(AVAILABLE DATA)

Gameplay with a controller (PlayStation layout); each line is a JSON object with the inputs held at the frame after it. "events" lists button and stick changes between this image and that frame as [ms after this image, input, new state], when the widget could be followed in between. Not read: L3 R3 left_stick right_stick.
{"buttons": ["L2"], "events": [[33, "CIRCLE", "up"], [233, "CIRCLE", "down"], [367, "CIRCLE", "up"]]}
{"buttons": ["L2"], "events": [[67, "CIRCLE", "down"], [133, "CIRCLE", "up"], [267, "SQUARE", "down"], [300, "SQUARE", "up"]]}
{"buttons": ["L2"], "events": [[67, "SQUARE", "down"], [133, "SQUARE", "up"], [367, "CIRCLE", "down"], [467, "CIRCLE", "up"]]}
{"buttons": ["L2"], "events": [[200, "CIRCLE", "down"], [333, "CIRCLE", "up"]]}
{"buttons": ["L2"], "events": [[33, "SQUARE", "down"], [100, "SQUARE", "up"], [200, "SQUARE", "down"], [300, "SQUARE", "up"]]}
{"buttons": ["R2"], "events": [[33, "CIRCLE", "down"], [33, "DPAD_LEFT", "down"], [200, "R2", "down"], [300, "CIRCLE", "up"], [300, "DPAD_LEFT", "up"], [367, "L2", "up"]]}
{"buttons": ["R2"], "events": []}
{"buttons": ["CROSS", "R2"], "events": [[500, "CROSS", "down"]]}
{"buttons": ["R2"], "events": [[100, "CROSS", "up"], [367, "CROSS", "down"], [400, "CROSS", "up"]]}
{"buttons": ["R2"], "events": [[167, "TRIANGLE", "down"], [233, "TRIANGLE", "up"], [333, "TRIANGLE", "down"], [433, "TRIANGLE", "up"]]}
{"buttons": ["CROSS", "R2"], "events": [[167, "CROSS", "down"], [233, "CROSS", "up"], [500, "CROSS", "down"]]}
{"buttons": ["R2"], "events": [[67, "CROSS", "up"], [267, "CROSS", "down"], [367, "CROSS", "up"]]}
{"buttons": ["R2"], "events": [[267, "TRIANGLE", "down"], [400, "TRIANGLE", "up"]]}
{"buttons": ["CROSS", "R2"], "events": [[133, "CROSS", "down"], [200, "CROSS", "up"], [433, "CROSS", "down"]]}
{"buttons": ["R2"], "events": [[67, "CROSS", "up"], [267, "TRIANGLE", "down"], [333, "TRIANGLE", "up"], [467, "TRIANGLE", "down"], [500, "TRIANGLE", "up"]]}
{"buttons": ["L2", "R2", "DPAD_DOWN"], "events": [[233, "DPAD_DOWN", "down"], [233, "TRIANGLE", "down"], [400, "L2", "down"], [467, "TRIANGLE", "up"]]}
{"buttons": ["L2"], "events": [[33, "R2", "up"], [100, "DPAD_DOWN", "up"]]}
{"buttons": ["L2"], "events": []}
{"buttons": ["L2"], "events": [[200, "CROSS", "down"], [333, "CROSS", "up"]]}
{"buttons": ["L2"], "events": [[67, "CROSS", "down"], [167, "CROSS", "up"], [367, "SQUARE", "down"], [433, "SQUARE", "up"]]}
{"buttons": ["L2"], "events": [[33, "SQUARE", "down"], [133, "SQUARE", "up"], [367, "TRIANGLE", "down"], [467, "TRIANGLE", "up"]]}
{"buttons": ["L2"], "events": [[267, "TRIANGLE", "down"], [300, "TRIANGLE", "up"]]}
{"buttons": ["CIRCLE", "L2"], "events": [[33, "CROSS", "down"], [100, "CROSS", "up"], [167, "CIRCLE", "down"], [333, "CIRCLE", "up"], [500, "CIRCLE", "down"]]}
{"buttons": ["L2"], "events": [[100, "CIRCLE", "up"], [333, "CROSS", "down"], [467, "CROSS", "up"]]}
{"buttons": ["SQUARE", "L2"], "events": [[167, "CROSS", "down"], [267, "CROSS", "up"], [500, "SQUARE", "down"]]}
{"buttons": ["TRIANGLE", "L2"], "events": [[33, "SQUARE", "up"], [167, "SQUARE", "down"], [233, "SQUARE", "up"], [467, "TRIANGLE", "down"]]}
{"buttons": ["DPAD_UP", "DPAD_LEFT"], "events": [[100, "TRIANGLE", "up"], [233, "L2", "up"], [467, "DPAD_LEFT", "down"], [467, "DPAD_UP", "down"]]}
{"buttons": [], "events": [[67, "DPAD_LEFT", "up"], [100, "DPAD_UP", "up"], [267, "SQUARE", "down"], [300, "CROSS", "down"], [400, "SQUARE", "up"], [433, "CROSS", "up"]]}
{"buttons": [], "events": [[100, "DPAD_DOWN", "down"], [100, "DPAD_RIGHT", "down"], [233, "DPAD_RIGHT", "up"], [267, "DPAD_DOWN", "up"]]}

(End AVAILABLE DATA)

**WORK TASK**
Nothing in the entries may change. Retype them all.

**EXERCISE RESPONSE**
Gameplay with a controller (PlayStation layout); each line is a JSON object with the inputs held at the frame after it. "events" lists button and stick changes between this image and that frame as [ms after this image, input, new state], when the widget could be followed in between. Not read: L3 R3 left_stick right_stick.
{"buttons": ["L2"], "events": [[33, "CIRCLE", "up"], [233, "CIRCLE", "down"], [367, "CIRCLE", "up"]]}
{"buttons": ["L2"], "events": [[67, "CIRCLE", "down"], [133, "CIRCLE", "up"], [267, "SQUARE", "down"], [300, "SQUARE", "up"]]}
{"buttons": ["L2"], "events": [[67, "SQUARE", "down"], [133, "SQUARE", "up"], [367, "CIRCLE", "down"], [467, "CIRCLE", "up"]]}
{"buttons": ["L2"], "events": [[200, "CIRCLE", "down"], [333, "CIRCLE", "up"]]}
{"buttons": ["L2"], "events": [[33, "SQUARE", "down"], [100, "SQUARE", "up"], [200, "SQUARE", "down"], [300, "SQUARE", "up"]]}
{"buttons": ["R2"], "events": [[33, "CIRCLE", "down"], [33, "DPAD_LEFT", "down"], [200, "R2", "down"], [300, "CIRCLE", "up"], [300, "DPAD_LEFT", "up"], [367, "L2", "up"]]}
{"buttons": ["R2"], "events": []}
{"buttons": ["CROSS", "R2"], "events": [[500, "CROSS", "down"]]}
{"buttons": ["R2"], "events": [[100, "CROSS", "up"], [367, "CROSS", "down"], [400, "CROSS", "up"]]}
{"buttons": ["R2"], "events": [[167, "TRIANGLE", "down"], [233, "TRIANGLE", "up"], [333, "TRIANGLE", "down"], [433, "TRIANGLE", "up"]]}
{"buttons": ["CROSS", "R2"], "events": [[167, "CROSS", "down"], [233, "CROSS", "up"], [500, "CROSS", "down"]]}
{"buttons": ["R2"], "events": [[67, "CROSS", "up"], [267, "CROSS", "down"], [367, "CROSS", "up"]]}
{"buttons": ["R2"], "events": [[267, "TRIANGLE", "down"], [400, "TRIANGLE", "up"]]}
{"buttons": ["CROSS", "R2"], "events": [[133, "CROSS", "down"], [200, "CROSS", "up"], [433, "CROSS", "down"]]}
{"buttons": ["R2"], "events": [[67, "CROSS", "up"], [267, "TRIANGLE", "down"], [333, "TRIANGLE", "up"], [467, "TRIANGLE", "down"], [500, "TRIANGLE", "up"]]}
{"buttons": ["L2", "R2", "DPAD_DOWN"], "events": [[233, "DPAD_DOWN", "down"], [233, "TRIANGLE", "down"], [400, "L2", "down"], [467, "TRIANGLE", "up"]]}
{"buttons": ["L2"], "events": [[33, "R2", "up"], [100, "DPAD_DOWN", "up"]]}
{"buttons": ["L2"], "events": []}
{"buttons": ["L2"], "events": [[200, "CROSS", "down"], [333, "CROSS", "up"]]}
{"buttons": ["L2"], "events": [[67, "CROSS", "down"], [167, "CROSS", "up"], [367, "SQUARE", "down"], [433, "SQUARE", "up"]]}
{"buttons": ["L2"], "events": [[33, "SQUARE", "down"], [133, "SQUARE", "up"], [367, "TRIANGLE", "down"], [467, "TRIANGLE", "up"]]}
{"buttons": ["L2"], "events": [[267, "TRIANGLE", "down"], [300, "TRIANGLE", "up"]]}
{"buttons": ["CIRCLE", "L2"], "events": [[33, "CROSS", "down"], [100, "CROSS", "up"], [167, "CIRCLE", "down"], [333, "CIRCLE", "up"], [500, "CIRCLE", "down"]]}
{"buttons": ["L2"], "events": [[100, "CIRCLE", "up"], [333, "CROSS", "down"], [467, "CROSS", "up"]]}
{"buttons": ["SQUARE", "L2"], "events": [[167, "CROSS", "down"], [267, "CROSS", "up"], [500, "SQUARE", "down"]]}
{"buttons": ["TRIANGLE", "L2"], "events": [[33, "SQUARE", "up"], [167, "SQUARE", "down"], [233, "SQUARE", "up"], [467, "TRIANGLE", "down"]]}
{"buttons": ["DPAD_UP", "DPAD_LEFT"], "events": [[100, "TRIANGLE", "up"], [233, "L2", "up"], [467, "DPAD_LEFT", "down"], [467, "DPAD_UP", "down"]]}
{"buttons": [], "events": [[67, "DPAD_LEFT", "up"], [100, "DPAD_UP", "up"], [267, "SQUARE", "down"], [300, "CROSS", "down"], [400, "SQUARE", "up"], [433, "CROSS", "up"]]}
{"buttons": [], "events": [[100, "DPAD_DOWN", "down"], [100, "DPAD_RIGHT", "down"], [233, "DPAD_RIGHT", "up"], [267, "DPAD_DOWN", "up"]]}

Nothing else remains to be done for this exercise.